Besides concrete problems
with the current status quo in Python Unicode, I think there's a
general philosophical problem to the way Unicode is expected to be
used in Python.
The convention in other languages is that you define boundaries, and you put
thought into the encoding at those boundaries (maybe using some
particular metadata like an HTTP header, maybe using convention or
configuration -- there's no single rule). Then inside the boundaries there's the safe
All-Unicode inner world.
This is a good solution for Java. Unfortunately it just doesn't work
in Python, because you can't build good boundaries in Python. There's
a couple reasons:
- Python is not statically typed. If it was, we could use the typing
to make it very clear where those boundaries were, and what parts of
the code required decoded strings. Adaptation-based type declarations would probably
be just as effective here.
- We have two kinds of strings, Java has one.
- Those two kinds of strings act almost exactly like each other.

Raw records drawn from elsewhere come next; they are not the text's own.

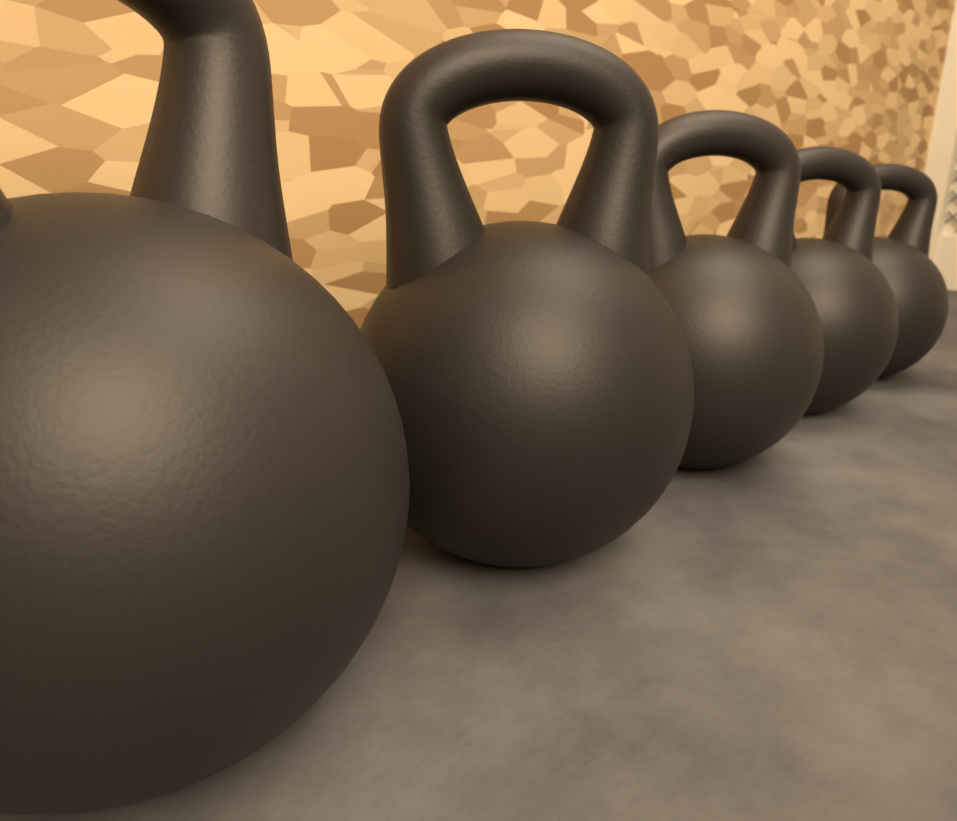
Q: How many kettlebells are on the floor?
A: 5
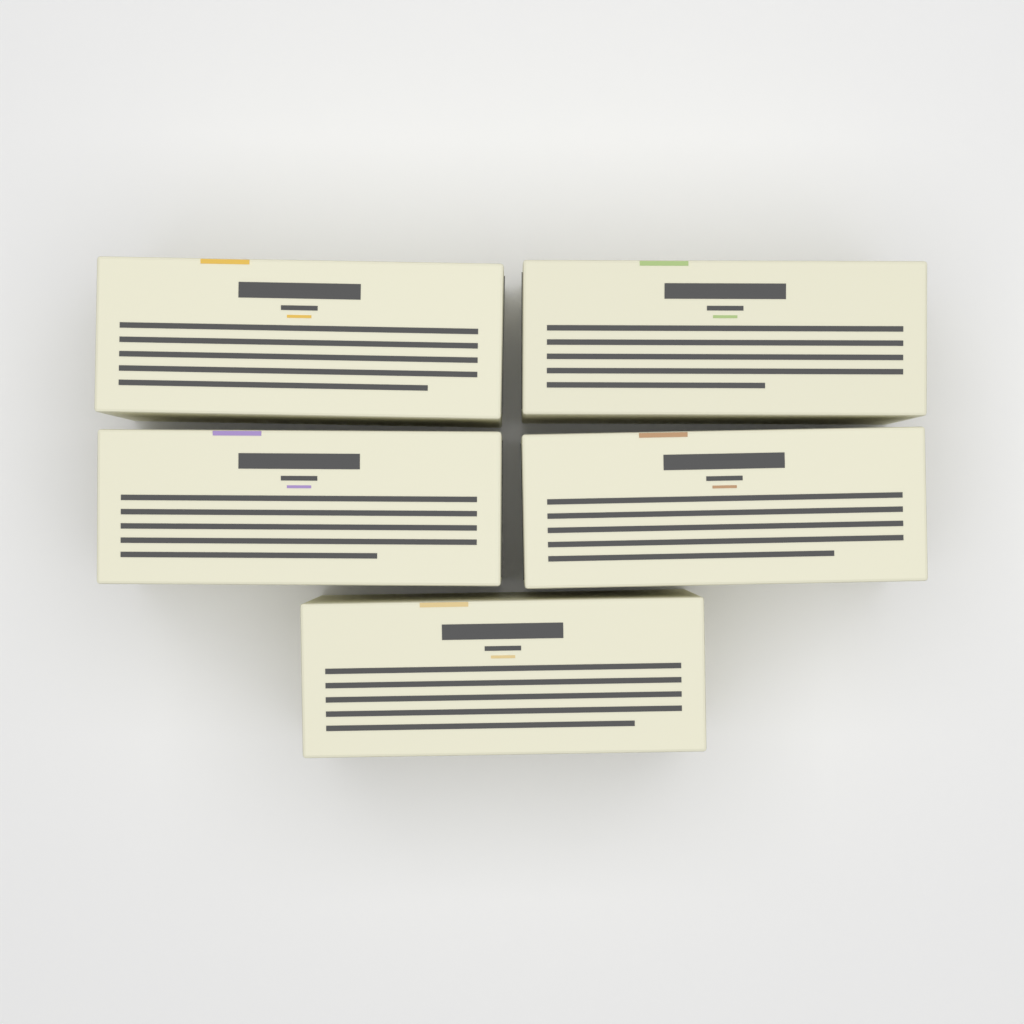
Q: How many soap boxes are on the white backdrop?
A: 5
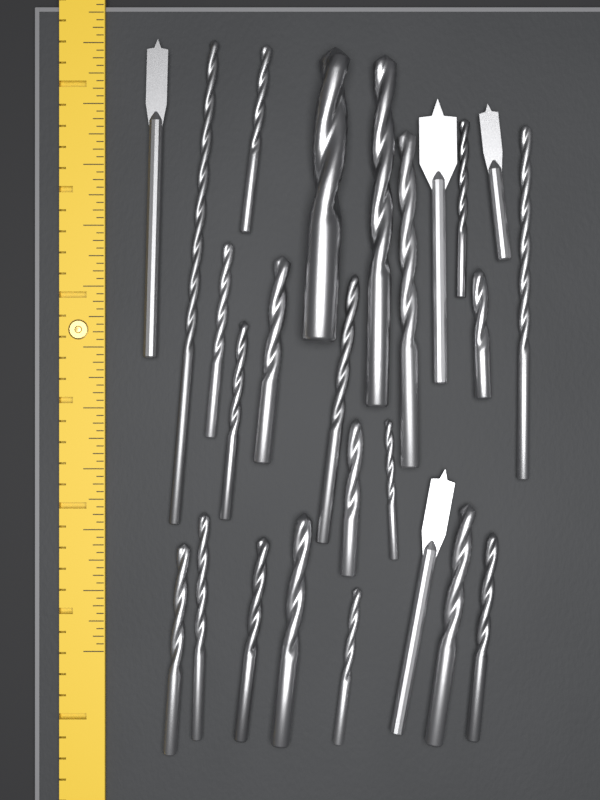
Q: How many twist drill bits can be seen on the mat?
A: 21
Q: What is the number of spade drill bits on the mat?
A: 4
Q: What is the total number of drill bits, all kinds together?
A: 25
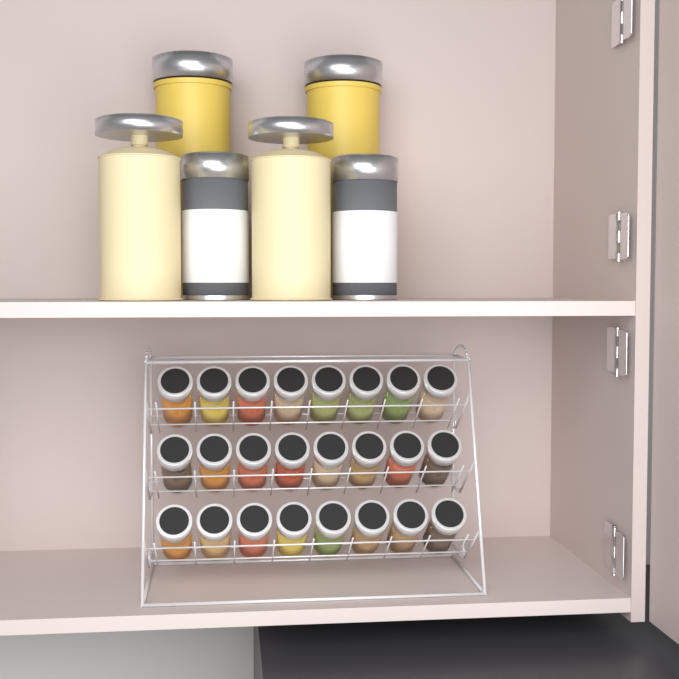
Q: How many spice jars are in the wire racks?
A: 24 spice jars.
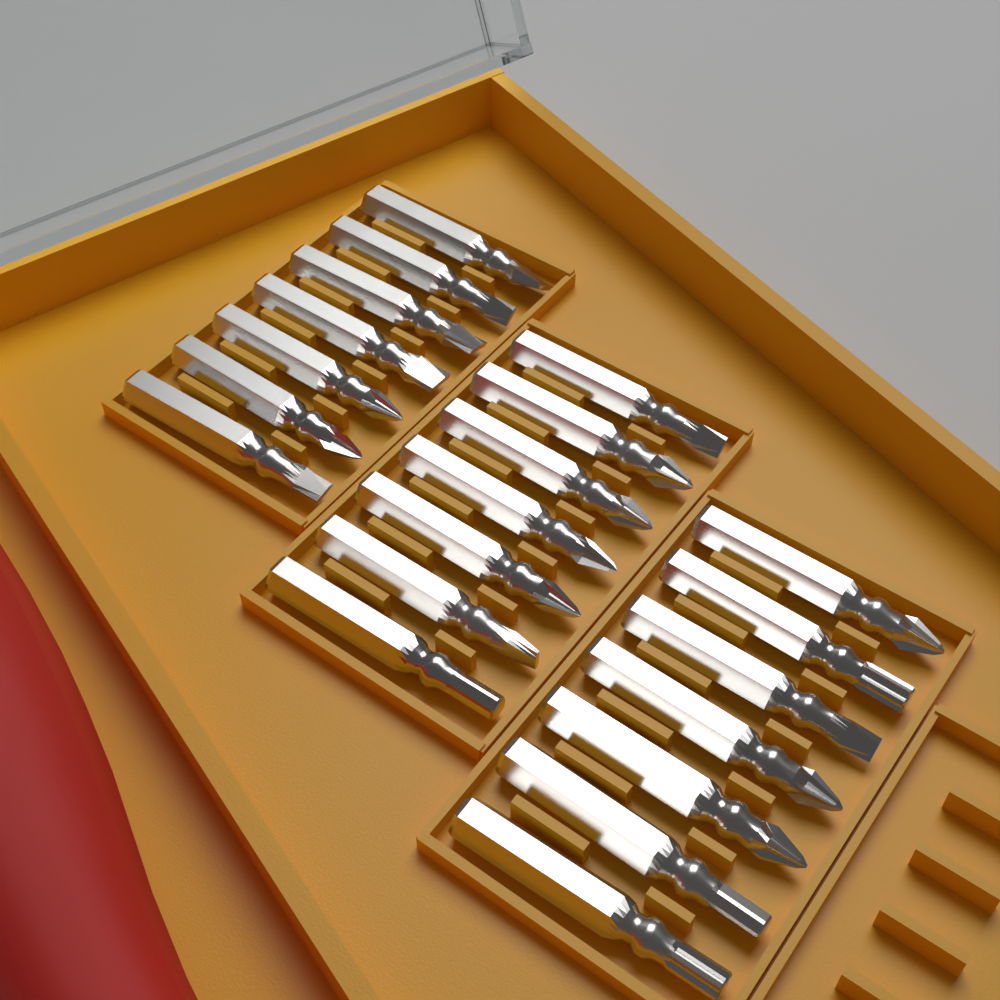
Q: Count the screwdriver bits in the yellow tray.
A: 21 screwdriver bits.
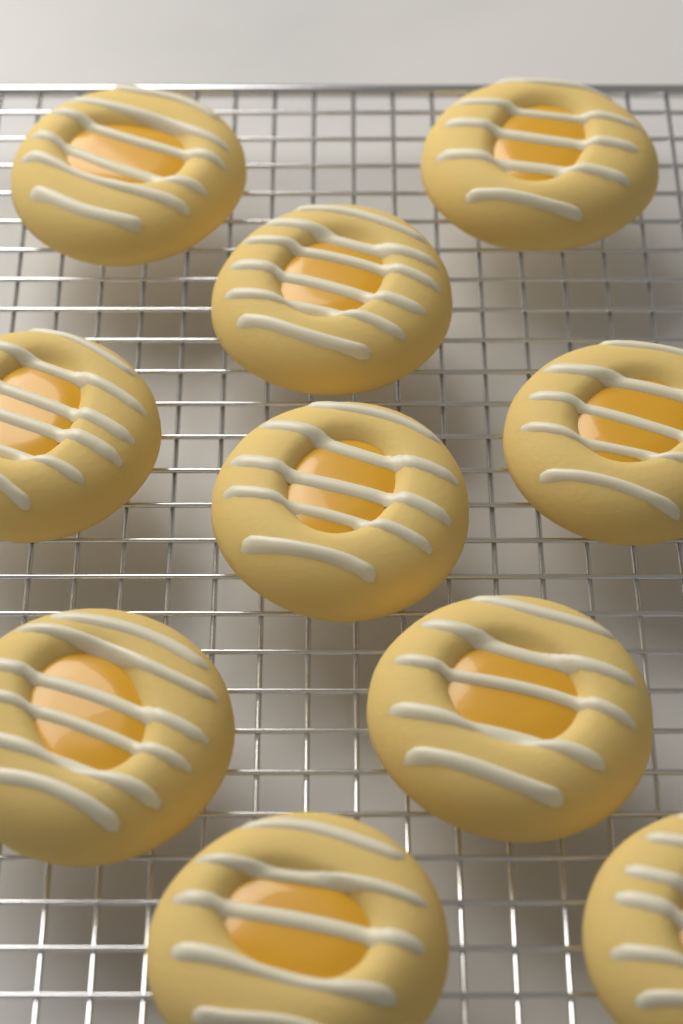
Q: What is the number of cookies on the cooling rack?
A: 10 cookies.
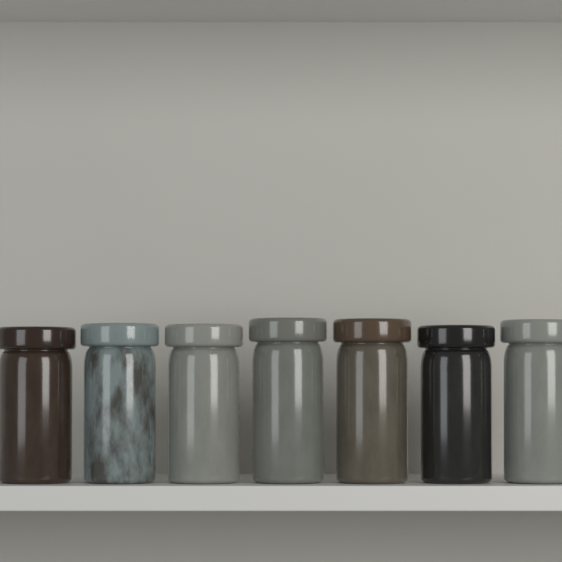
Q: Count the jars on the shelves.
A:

This means duck typing does not work. If the two string objects
had a very different set of methods and were not interchangeable,
then the boundaries would become very clear at runtime. (This is a
similar string-related wart in Python.) As it is str objects
can get deep into the system before a Unicode expectation causes an
exception.
- Byte (non-Unicode) strings are prevalent in Python code, both in the
core and in libraries. If you only use mindfully-written code that
deals with the Unicode properly you are okay. This is fine for,
say, Zope users. Or people who do all their work as XML
transformations, since XML libraries are another place where Unicode
is mindfully supported. But for people that don't live in a walled city of
vetted code, this doesn't work.
If we got rid of str entirely and added a bytestring type (with a
very different API than strings!) then the rest of Python's system
would work. Duck typing would work. You wouldn't have to learn best
practices through hard-won experience, and you wouldn't have to audit every
piece of outside code you use for problems. You could handle Unicode safely and confirm
it through unit
testing and during the development process. But that's now where we
are now; and as a result Python is very prickly and unfriendly when it
comes to this issue.
Most criticisms of dynamic typing apply to this very case; and those
criticisms are right. This is a case where dynamic typing leads very directly to difficult-to-predict and
difficult-to-detect runtime bugs.
Dynamic typing only works when you adhere to certain
important principles -- one of those is that if objects are not interchangeable
they should use differently-named methods.
As a stop-gap I think setdefaultencoding will
paper over a lot of these issues. It's not perfect by any means.
It's akin to being able to add numbers to strings, and having the
numbers automatically coerced into strings in the process -- it's not
the sort of feature you really want to introduce; it's clearly sloppy. But until Python
3.0 it's the best option I see.